Oracle identified a range of challenges facing Sun, where changes could improve processes and cut costs. These included inventory: the company had short delivery lead times and large excess and obsolete inventories, according to Henley. Its manufacturing was spread out over 21 final assembly and test sites, and it had three distribution centers and four global logistics providers. Its distribution network had four tiers and was expensive. Finally, Oracle judged Sun's ERP systems to be fragmented, and it had multiple logistics systems.

Oracle took a hard line on inventory, throwing it out and simplifying the supply chain. It moved Sun to all configured systems, eliminated distribution centers and reduced the assembly and test sites to just five, while cutting logistics providers to a single one. Going forward, it would modify processes only when it made sense for all customers, according to Henley.
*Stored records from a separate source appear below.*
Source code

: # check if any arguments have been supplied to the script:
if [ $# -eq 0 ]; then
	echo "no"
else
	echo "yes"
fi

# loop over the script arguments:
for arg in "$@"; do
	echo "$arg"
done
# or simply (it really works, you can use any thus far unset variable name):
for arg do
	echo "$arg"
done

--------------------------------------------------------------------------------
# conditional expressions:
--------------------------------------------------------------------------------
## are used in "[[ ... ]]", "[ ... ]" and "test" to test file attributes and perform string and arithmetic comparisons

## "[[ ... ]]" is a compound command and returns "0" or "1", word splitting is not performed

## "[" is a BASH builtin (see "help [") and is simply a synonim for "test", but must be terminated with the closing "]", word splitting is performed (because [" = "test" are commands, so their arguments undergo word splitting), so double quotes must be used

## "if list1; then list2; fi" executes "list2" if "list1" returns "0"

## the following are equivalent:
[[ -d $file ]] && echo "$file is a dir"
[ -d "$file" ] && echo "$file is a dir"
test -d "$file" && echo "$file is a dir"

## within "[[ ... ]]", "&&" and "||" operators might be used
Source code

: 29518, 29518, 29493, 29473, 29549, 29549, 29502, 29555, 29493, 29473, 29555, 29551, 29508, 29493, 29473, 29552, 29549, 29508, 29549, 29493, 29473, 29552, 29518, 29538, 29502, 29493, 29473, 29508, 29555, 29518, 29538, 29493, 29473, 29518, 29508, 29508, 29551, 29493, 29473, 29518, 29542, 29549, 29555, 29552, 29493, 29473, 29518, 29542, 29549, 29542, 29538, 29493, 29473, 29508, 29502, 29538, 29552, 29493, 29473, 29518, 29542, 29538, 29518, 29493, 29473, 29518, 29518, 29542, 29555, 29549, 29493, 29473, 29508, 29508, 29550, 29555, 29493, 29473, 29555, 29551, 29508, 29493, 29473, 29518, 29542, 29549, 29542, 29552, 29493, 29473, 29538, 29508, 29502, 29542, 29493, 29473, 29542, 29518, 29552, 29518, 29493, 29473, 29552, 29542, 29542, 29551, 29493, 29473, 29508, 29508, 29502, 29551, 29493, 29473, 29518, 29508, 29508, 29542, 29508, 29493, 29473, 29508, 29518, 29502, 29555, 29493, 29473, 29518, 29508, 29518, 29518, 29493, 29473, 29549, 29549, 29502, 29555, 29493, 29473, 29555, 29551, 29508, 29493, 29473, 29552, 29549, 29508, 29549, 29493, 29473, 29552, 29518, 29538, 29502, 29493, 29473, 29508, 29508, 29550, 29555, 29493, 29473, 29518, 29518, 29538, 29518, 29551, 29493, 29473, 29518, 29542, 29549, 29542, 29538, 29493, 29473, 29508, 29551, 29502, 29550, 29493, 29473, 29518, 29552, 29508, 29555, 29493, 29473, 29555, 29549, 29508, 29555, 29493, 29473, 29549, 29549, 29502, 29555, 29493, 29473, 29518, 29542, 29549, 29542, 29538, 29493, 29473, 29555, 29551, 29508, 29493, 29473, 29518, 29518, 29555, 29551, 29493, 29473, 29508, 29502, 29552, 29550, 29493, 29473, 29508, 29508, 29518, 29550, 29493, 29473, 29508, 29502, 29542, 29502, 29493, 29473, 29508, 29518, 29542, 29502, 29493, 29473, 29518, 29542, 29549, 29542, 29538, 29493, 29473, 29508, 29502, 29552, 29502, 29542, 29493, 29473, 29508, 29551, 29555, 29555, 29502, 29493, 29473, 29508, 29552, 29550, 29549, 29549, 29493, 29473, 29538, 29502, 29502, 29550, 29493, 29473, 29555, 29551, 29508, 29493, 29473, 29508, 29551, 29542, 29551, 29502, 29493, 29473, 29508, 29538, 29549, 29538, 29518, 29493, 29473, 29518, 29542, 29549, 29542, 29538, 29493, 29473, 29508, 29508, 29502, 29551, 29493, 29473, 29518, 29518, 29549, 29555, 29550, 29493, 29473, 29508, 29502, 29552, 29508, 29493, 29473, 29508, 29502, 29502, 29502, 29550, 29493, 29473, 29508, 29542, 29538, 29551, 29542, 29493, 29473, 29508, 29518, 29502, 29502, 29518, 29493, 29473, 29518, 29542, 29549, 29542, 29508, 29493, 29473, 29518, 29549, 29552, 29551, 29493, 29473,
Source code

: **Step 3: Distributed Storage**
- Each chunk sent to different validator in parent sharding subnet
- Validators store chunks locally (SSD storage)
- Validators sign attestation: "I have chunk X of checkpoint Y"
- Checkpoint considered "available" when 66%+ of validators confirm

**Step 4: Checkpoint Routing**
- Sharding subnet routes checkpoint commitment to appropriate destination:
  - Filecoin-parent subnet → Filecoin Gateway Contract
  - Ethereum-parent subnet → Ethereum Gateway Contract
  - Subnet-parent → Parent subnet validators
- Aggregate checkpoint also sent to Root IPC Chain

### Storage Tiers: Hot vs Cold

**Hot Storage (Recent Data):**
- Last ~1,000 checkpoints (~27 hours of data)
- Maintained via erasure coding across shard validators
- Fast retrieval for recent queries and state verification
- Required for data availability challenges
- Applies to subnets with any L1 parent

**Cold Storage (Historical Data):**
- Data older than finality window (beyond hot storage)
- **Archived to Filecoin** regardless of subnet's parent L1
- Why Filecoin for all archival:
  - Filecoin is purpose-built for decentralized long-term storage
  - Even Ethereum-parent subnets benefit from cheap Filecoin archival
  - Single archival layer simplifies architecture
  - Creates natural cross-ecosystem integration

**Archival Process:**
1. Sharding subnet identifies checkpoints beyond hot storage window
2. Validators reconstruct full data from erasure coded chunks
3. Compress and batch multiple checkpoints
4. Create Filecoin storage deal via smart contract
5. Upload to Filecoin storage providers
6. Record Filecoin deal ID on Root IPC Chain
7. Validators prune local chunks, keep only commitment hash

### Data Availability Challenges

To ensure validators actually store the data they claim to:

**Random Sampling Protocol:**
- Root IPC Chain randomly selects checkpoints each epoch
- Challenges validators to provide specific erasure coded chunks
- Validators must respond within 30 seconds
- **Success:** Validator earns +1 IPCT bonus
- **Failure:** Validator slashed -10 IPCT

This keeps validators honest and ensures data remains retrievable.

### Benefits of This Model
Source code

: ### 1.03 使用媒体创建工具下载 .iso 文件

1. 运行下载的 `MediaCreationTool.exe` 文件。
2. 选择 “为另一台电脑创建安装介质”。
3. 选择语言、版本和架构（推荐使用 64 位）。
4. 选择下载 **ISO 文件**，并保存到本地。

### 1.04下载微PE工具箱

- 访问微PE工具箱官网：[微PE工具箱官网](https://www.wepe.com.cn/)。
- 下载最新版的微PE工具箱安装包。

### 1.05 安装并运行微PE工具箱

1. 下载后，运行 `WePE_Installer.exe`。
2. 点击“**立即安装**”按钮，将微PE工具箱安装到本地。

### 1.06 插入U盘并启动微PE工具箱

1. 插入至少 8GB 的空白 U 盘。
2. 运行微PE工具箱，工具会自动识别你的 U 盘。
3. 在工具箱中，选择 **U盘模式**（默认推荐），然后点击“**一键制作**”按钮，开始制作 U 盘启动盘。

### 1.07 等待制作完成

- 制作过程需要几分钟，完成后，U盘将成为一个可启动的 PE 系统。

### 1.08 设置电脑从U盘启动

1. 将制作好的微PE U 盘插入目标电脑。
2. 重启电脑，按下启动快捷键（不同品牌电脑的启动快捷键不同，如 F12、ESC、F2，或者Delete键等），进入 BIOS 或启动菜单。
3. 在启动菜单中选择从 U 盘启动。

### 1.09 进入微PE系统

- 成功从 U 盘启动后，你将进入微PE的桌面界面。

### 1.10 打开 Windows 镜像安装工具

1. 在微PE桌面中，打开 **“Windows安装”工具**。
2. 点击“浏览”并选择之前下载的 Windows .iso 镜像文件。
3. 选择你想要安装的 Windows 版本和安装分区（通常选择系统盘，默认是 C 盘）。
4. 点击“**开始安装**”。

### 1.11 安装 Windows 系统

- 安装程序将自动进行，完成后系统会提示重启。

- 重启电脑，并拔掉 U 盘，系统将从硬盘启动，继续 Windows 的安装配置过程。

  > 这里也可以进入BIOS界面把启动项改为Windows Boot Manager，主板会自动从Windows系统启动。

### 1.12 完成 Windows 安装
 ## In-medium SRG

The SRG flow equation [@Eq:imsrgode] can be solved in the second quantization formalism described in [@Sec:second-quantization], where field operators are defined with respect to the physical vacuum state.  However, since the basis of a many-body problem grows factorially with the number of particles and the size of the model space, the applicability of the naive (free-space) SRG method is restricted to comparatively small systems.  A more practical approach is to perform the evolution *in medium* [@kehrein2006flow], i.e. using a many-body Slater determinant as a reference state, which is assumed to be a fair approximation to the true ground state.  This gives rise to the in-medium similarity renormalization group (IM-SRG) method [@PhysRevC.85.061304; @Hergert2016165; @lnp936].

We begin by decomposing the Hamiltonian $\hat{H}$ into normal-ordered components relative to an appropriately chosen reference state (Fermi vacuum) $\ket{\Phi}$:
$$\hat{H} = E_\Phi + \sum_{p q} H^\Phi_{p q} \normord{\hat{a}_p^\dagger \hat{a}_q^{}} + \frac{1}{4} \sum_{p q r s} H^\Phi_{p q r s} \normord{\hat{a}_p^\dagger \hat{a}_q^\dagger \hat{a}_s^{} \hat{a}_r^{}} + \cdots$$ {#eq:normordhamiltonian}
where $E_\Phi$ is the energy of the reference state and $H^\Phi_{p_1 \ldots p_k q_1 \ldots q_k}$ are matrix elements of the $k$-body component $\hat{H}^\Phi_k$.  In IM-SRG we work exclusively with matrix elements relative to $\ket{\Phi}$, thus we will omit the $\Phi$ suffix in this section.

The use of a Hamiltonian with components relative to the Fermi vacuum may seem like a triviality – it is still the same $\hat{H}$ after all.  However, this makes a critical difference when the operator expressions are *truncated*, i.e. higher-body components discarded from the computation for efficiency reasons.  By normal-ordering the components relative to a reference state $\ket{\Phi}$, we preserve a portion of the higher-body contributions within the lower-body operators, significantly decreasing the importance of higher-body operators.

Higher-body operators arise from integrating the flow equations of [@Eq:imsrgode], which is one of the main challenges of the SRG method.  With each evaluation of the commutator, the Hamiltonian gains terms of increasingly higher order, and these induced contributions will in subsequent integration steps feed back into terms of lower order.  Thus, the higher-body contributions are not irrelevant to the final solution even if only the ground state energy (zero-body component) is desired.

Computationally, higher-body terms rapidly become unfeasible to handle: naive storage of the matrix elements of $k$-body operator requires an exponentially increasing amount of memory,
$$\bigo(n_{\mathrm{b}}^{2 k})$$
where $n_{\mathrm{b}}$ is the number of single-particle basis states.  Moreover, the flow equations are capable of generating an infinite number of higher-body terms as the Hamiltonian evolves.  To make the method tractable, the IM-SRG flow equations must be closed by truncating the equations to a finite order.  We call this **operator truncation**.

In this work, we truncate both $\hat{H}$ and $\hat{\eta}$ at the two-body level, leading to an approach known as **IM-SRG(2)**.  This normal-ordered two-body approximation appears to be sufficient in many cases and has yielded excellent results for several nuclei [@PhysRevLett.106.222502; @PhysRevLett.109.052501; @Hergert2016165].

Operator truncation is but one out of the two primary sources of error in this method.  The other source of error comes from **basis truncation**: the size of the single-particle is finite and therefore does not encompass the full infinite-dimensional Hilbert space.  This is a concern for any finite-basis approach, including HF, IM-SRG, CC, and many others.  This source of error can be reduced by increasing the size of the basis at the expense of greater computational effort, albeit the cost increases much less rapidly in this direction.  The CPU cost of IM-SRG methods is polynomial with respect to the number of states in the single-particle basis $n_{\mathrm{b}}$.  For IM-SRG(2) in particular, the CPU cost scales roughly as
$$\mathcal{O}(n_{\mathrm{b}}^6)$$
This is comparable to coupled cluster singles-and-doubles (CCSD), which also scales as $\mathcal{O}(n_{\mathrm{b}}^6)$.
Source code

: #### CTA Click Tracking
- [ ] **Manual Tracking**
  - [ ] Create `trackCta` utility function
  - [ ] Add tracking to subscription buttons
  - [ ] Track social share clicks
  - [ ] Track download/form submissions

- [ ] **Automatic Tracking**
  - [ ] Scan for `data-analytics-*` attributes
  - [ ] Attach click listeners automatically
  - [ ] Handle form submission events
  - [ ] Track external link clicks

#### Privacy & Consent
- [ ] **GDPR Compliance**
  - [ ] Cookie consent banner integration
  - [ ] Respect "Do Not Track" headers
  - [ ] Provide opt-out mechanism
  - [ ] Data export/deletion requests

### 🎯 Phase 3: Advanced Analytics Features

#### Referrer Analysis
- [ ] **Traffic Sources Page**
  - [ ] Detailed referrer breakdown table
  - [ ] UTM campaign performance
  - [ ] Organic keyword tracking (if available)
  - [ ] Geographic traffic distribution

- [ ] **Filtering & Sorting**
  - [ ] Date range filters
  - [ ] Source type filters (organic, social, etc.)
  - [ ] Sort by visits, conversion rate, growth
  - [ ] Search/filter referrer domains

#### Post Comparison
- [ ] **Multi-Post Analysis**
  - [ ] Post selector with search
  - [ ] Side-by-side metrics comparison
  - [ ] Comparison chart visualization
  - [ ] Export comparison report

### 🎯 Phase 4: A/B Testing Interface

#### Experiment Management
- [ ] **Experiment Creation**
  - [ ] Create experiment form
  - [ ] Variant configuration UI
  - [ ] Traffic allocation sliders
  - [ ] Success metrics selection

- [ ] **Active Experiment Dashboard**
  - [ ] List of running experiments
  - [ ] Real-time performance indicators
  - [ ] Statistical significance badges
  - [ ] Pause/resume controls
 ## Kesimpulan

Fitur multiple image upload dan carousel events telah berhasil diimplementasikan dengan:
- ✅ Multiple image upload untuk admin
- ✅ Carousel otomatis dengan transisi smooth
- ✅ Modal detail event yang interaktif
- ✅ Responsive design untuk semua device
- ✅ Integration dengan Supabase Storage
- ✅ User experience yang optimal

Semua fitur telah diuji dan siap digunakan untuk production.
On the technology side, it integrated Sun with its Global Single Instance ERP system, and standardized on Oracle supply chain, demand management, and trade packages.

According to Henley, the results in twelve months were:

-- 16.7% reduction in product lead time

-- 9.8% reduction in headcount

-- 63.2% reduction in excess, obsolete inventory

-- 24% reduction in freight and warehousing

-- 9.7% reduction in inventory

But just as CIOs can't effect change alone, neither can CFOs, Henley said. He credited unwavering commitment from Ellison to driving the changes at Oracle.

"The CFO can't do it all -- you have to have your CEO behind you, " he said. "You're going to break a lot of glass."